Once more the Lord has walked our streets. Once more He has called to the lost sheep to follow the Good Shepherd along the thorny path of suffering and death. As of old He has demanded of them their all. And as of old He has not called in vain. Whatever their faults these beloved lost sheep do not lack courage. When they give they give recklessly, not staying to count the cost. They never bargain, estimate the odds, calculate profit and loss. With them it is a plunge, a blind headlong plunge. They venture "neck or nothing; Heaven's success found, or earth's failure." When the call came to face hardship and risk life itself in the cause of freedom, we stolid respectable, folk paused . We waited to be convinced of the necessity. We calculated the loss and gain. We sounded our employers about the keeping open of our job. Not so they. They plunged headlong. It was their chance. For this, they. felt, they had been born. Their hearts were afire. They had a craving to give their lives for the great cause. They had a hunger for danger. And what a nuisance they were in that first weary year of training!
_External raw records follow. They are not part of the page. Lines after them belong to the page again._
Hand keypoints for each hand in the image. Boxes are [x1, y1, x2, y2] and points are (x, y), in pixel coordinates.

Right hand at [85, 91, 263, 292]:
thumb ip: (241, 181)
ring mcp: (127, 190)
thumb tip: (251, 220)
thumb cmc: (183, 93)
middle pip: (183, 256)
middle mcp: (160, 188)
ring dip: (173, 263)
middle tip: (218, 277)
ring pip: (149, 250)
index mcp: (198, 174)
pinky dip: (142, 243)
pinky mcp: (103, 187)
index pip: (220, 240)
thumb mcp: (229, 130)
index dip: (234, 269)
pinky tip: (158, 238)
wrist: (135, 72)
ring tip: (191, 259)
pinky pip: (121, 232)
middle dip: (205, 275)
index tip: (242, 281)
They plunged headlong down the stony path of glory; but in their haste they stumbled over every stone! And when they did that they put us all out of our stride, so crowded was the path. Were they promoted?. They promptly celebrated the fact in a fashion that secured their immediate reduction. Were they reduced to the ranks? Then they were in hot water from early morn to dewy eve, and such was their irrepressible charm that hot water lost its terrors. To be a defaulter in such merry company was a privilege rather than a disgrace. So in despair we promoted them again, hoping that by giving them a little responsibility we should enlist them on the side of good order and discipline. Vain hope! There are things that cannot be overlooked, even in a Kitchener battalion.
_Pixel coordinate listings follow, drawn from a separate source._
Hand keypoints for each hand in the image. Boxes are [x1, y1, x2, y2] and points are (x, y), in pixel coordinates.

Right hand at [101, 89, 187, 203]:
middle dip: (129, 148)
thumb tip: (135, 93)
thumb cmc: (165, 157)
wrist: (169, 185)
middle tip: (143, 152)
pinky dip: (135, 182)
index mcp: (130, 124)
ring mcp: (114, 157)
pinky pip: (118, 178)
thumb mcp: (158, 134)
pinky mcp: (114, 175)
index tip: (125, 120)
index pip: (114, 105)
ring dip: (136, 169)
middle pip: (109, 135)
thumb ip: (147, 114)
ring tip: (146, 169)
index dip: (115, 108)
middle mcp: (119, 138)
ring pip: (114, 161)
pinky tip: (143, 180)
Then at last we "got out." We were confronted with dearth, danger, and death. And then they came to their own. We could no longer compete with them. We stolid respectable folk were not in our element. We knew it. We felt it. We were determined to go through with it. We succeeded; but it was not without much internal wrestling, much self-conscious effort. Yet they, who had formerly been our despair, were now our glory. Their spirits effervesced. Their wit sparkled. Hunger and thirst could not depress them. Rain could not damp them. Cold could not chill them. Every hardship became a joke. They did not endure hardship, they derided it. And somehow it seemed at the moment as if derision was all that hardship existed for. Never was such a triumph of spirit over matter. As for death, it was, in a way, the greatest joke of all. In a way, for if it was another fellow that was hit it was an occasion for tenderness and grief. But if one of them was hit., O Death, where is thy sting? O Grave, where is thy victory? Portentous, solemn Death, you looked a fool when you tackled one of them! Life? They did not value life! They had never been able to make much of a fist of it. But if they lived amiss they died gloriously, with a smile for the pain and the dread of it. What else had they been born for? It was their chance. With a gay heart they gave their greatest gift, and with a smile to think that after all they had anything to give which was of value. One by one Death challenged them. One by one they smiled in his grim visage, and refused to be dismayed. They had been lost, but they had found the path that led them home; and when at last they laid their lives at the feet of the Good Shepherd, what could they do but smile?